That’s roughly five times the level seen in the earliest days of the Iran war, and an even larger multiple of the fractions of a percentage point seen in periods when there’s relatively little conflict. (Read the full story here by Alex Longley.)

While it’s still possible to insure the handful of vessels looking to cross the waterway, at least 20 ships have been involved in security incidents since March 1 in and around the Persian Gulf, and there remains a big question over shipowners’ willingness given the safety risks.

As the war continues to roil oil markets and global shipping, President Donald Trump has also voiced frustration with nations that have been noncommittal about helping ensure vessels can transit the waterway. At the same time, details of his US-government backed, $20-billion reinsurance program aimed at reopening the vital passageway remain unclear.

On Monday, Trump said he had requested China — among those countries he’s asked for help securing transit through the strait — to delay a March 31-April 2 summit planned with his counterpart Xi Jinping for about a month, saying it was important for him to remain in Washington to oversee the war.

Read more: Trump Demands Help With Hormuz, Threatens More Kharg Strikes

Meanwhile, MSC, Maersk, CMA CGM and other ocean liners have suspended service to the conflict zone or are diverting vessels away from the Mideast, and vessels that were already in or near Persian Gulf when the conflict started have been forced to discharge containers at the nearest safe port.
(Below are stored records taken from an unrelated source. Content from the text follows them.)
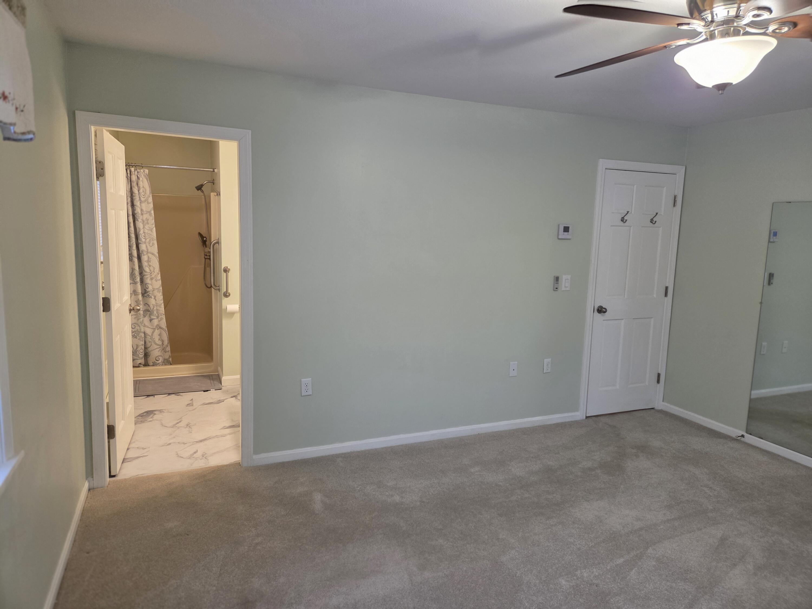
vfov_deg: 58.9
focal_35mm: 23
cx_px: 406
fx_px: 540
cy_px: 304
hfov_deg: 73.9
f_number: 1.8
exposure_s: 1/120
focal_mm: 5.4
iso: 250
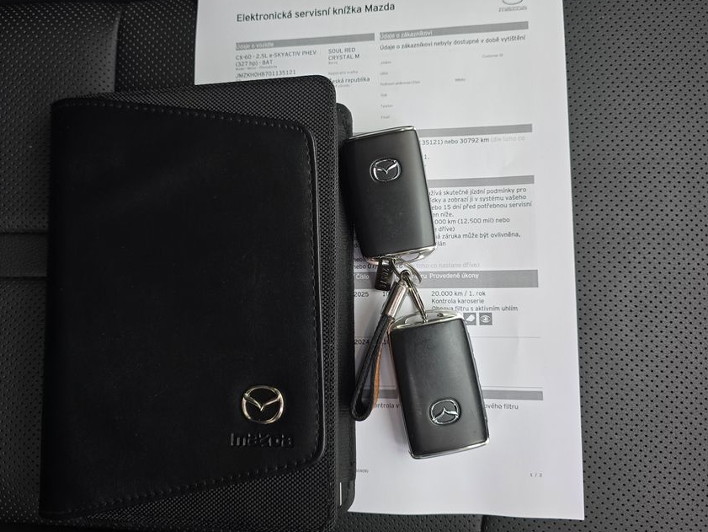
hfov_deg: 63.4
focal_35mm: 28
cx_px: 342
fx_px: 573
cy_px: 248
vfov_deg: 49.7
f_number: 1.7
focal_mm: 6.3
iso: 125
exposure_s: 1/180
“For these shippers with displaced cargo, the challenges now include customs clearance at unplanned ports, arranging inland transport from unfamiliar locations and competing for berths at facilities overwhelmed by unexpected volumes,” said Xeneta’s Destine Ozuygur in a blog post Monday.

That’s an especially urgent problem for the refrigerated containers loaded with fresh food, now at risk of spoiling as they pile up at ports in the region.
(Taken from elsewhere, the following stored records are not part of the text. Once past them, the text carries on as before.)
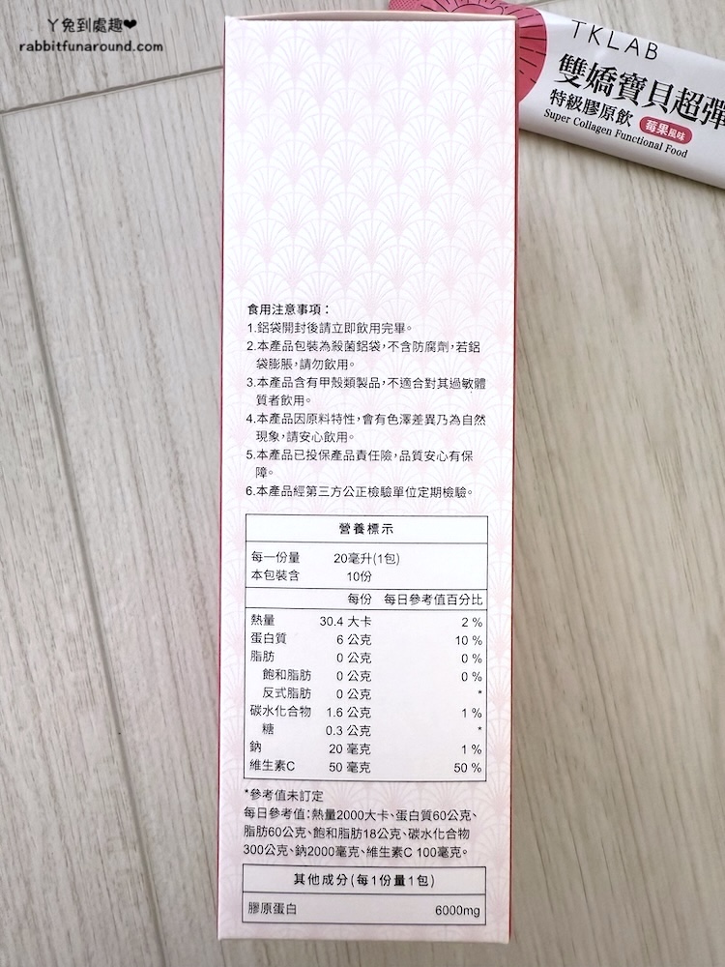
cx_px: 362
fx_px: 670
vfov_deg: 71.6
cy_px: 484
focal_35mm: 24
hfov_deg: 56.8
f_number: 2.2
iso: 200
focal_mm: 2.22
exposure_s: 1/60
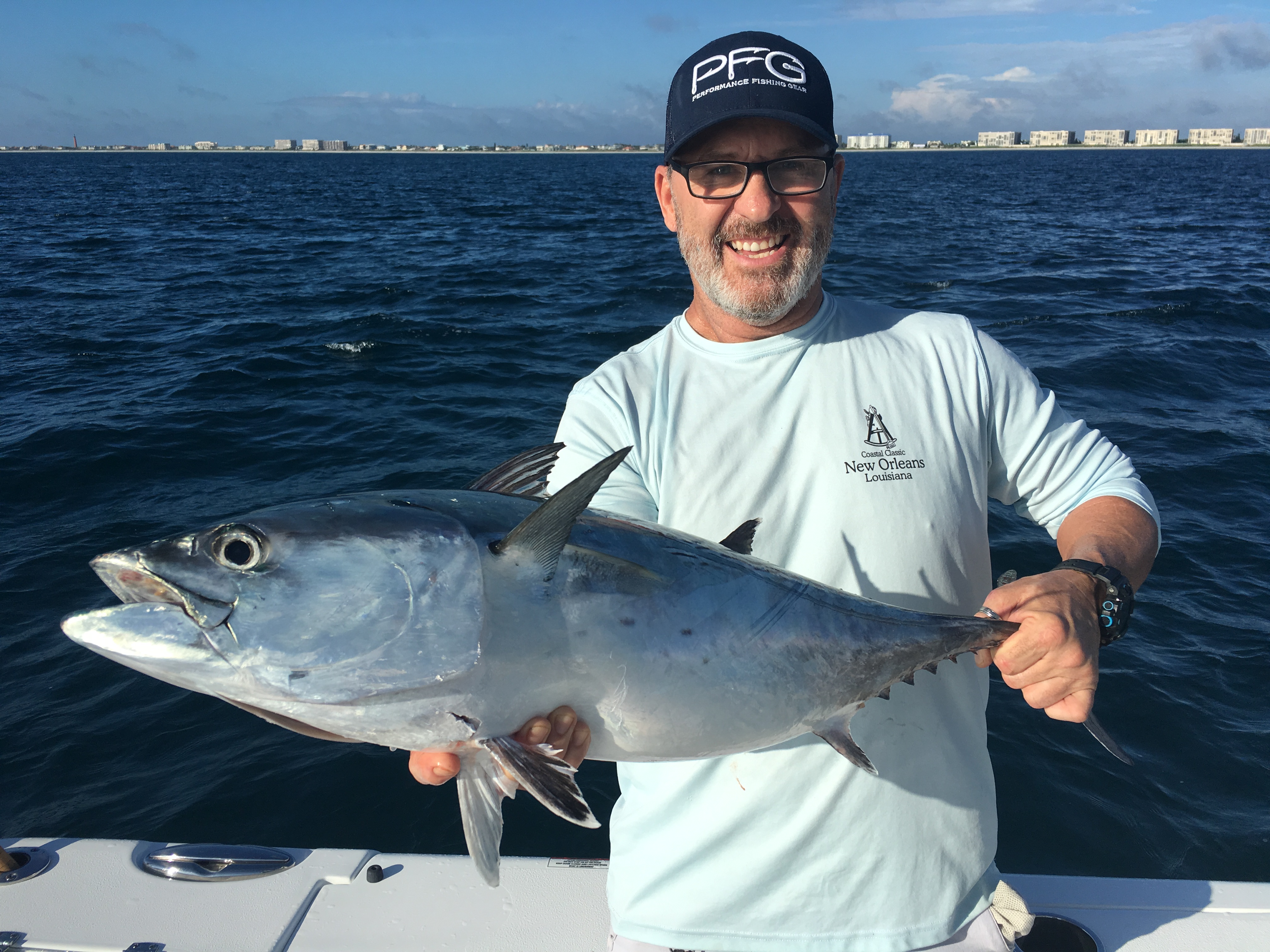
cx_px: 635
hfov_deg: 61.7
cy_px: 476
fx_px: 1064
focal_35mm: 29
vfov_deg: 48.2
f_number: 2.2
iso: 25
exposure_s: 1/2331
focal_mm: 4.15
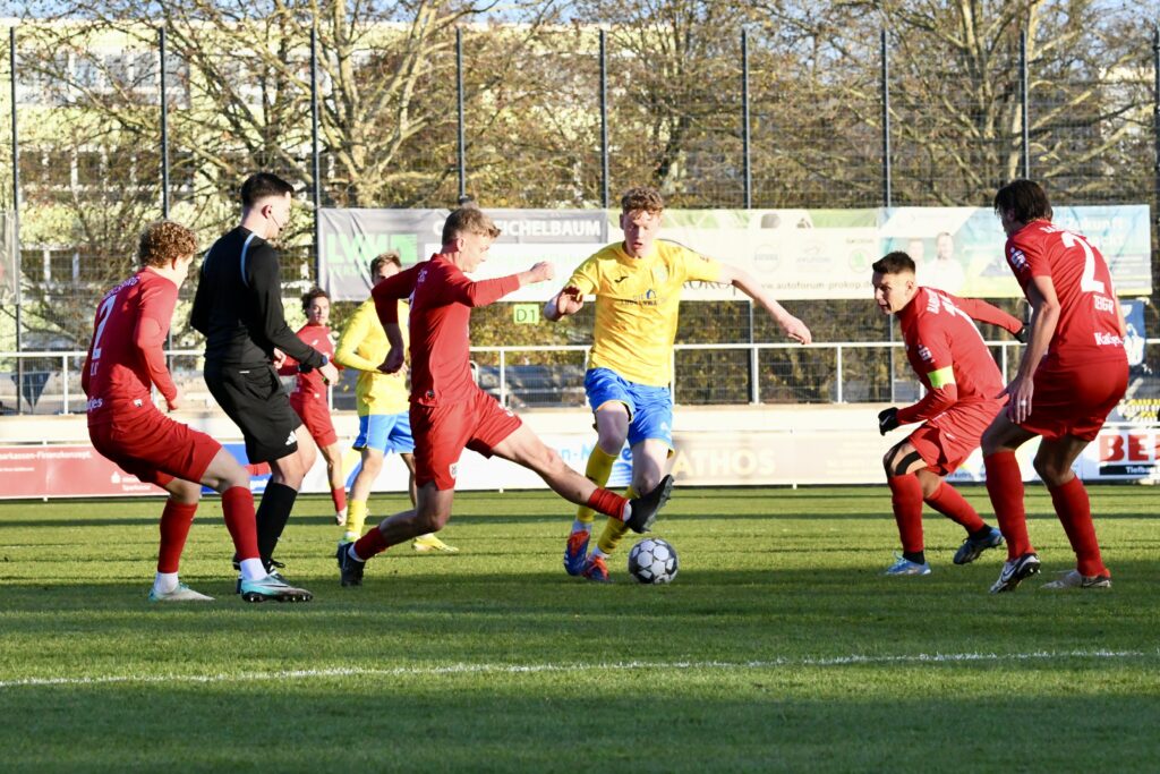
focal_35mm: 135
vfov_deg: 10.2
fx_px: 4350
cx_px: 580
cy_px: 387
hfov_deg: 15.2
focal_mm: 135
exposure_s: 1/1600
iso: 4000
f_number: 10
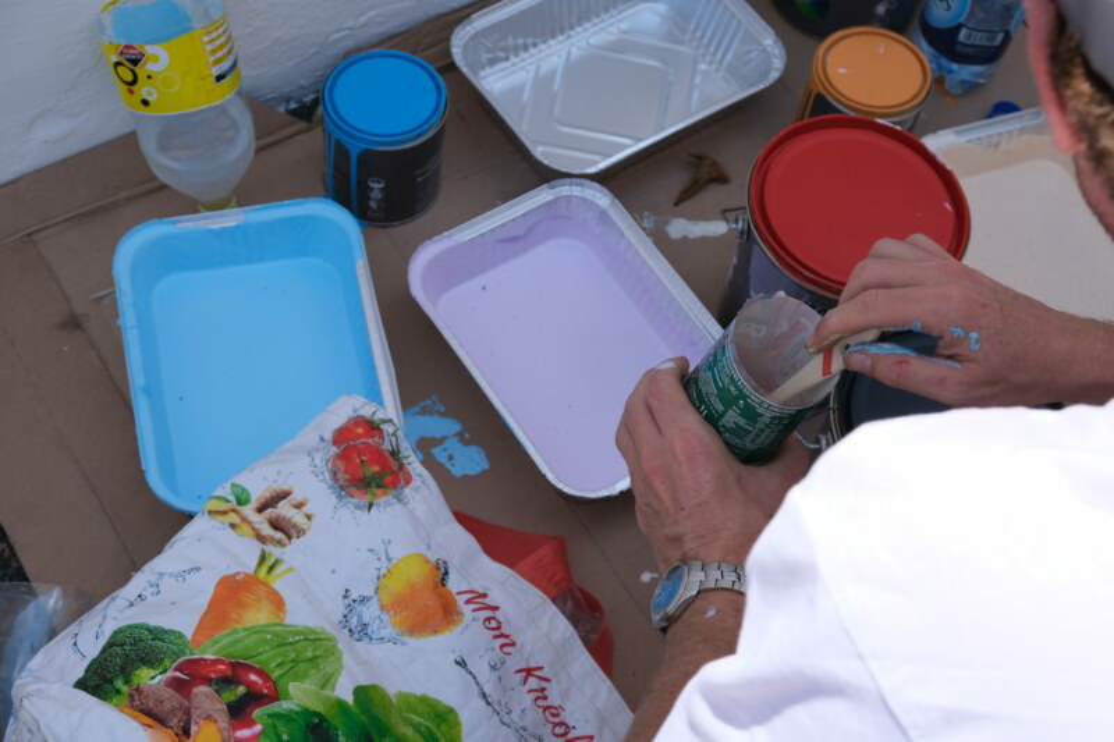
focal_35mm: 51
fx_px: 1578
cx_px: 557
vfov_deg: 26.5
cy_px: 371
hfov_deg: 38.9
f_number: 5.6
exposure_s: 1/680
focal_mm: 34.3
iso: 320
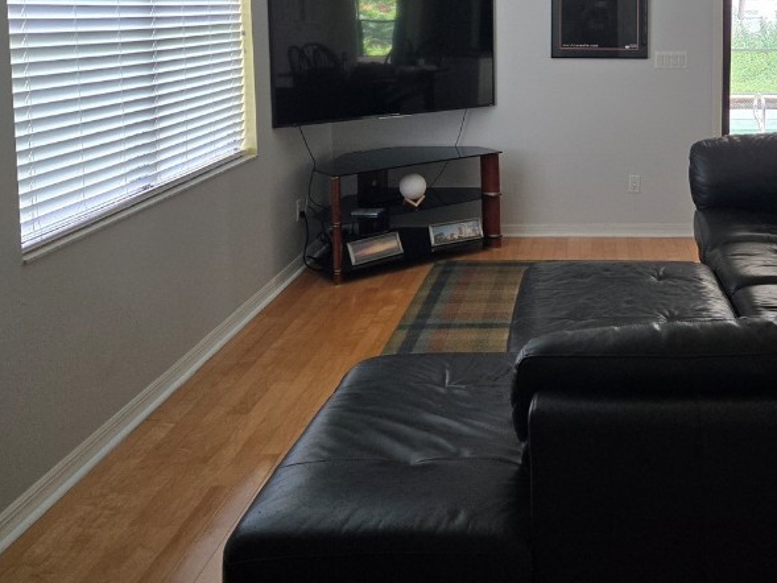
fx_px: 898
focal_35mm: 40
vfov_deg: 34.4
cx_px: 604
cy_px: 86
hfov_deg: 44.8
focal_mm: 5.4
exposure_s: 1/120
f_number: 1.8
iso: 250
Read More: Trump’s China Delay Echoes Pattern of World Stage Leverage Plays

“Around 1,000 reefer containers of fresh produce are currently held up at Jawaharlal Nehru Port Authority, primarily destined for the UAE, Saudi Arabia, Iran, and neighboring countries,” according to Dirk Stammnitz, a supply chain and logistics consultant at Catalant.

Options for getting higher value goods into and out of the region are also limited, and getting more expensive as delays mount and fuel costs climb.

“Over 25,000 flights have been canceled by major Middle East carriers, contributing to ongoing backlogs and a sharp decline in global air cargo capacity,” SEKO Logistics said Monday in a notice to clients. Air freight rates are stable but elevated — Asia-Europe has seen an increase of 45-80%, and Asia-North America rates are up 15-35%.